Colonialism has associations that don’t apply to Y Wladfa, so we don’t call it a colony anymore, even if it means ‘the colony’. But calling it a settlement doesn’t change its nature. It was a settlement of people alien to that place, bringing with them a European language, culture, religion and set of values – people who set out expressly not to assimilate or adapt. ‘Settlement’ is not neutral; nor are settlers; nor is the act of settling. Whether or not it is backed by a state power or a military or an ideology that we find reprehensible, ‘settlement’ is just as charged as the word ‘colony’ or ‘colonialism’. Nevertheless, the Patagonia Welsh settlement was never supported by a state, so we are enjoined to celebrate the colony-that-did-not-enact-colonialism, and the settlers who settled there but did not ‘settle’ – or at least not in ‘that’ way. Because it’s not that kind of settlement. It’s not that kind of colonialism. Because it was a special case – because Wales is always a special case.
It wasn’t a special case, of course, and isn’t. There is no avoiding semantically or otherwise the fact of the nineteenth-century Welsh settlement in Patagonia (or elsewhere), any more than there is any avoiding the fact of the nineteenth-century European Jewish settlements in Palestine. Both imported European people, languages and cultures and contributed to the displacement and culture change of an indigenous population.
This bit of history is not something to celebrate, but instead something to acknowledge. There’s nothing riding on that acknowledgement: no one has to pay; no one has to expiate sin. Nothing is lost by it except the absurd indefensibility of celebrating colonialism. And what is gained is much more valuable: not the old story of helpless and disempowered Wales, but a story of Wales complex and empowered in the world; a sense of Wales as not exceptional but typical, struggling with a past to make sense of a present, as complicit in encounters with the Other as any other European country.
When Wales stops denying its colonial past, and the sometimes reprehensible attitudes it entailed – in the Americas, in Asia, and in Africa – all sorts of possibilities open up. We need to dispense with the celebratory interpretation of the past that elides the reality of empowered Wales, of Wales’s contribution to empire, and sees all naming of colonialism as a hostile assault. That is not to say that we should accept an antagonistic interpretation which seeks to equate cultural and political nationalism and the defence of the language with ethnocentrism, insularity and racism. Neither of these simplifications helps Wales in its current state of fracture.
Given the scale of recent losses, of poets and historians, those shapers of the past, we are certainly in need of celebration at the moment, but not the celebration of denial.

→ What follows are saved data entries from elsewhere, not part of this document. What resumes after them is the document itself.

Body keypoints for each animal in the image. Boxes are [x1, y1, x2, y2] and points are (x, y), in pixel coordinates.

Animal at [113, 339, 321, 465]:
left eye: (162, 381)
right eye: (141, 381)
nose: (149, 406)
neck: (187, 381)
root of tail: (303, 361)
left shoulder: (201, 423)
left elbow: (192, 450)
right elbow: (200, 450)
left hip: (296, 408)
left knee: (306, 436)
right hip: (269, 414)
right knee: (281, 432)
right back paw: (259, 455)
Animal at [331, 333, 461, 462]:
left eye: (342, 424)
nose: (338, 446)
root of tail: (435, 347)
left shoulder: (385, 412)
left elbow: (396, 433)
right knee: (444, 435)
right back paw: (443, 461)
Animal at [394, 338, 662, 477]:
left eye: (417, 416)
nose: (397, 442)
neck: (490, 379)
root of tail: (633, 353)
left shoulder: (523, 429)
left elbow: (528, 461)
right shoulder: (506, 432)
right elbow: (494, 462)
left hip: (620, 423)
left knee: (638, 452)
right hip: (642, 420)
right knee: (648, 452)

What we need is not the perpetuation of a singular, fixed national narrative, the right-or-wrong patriotism that holds to the uncritical, the adulatory and celebratory, but instead the capacious, varied, flexible adaptability of a national narrative that demands and enables repeated change and reinvention. We need a new story, a normative one, a story that can help integrate the country into a complex and contradictory whole – a story that more honestly represents its past, and its present, and can envision and help enact a genuinely inclusive future. That, truly, would be something worth celebrating.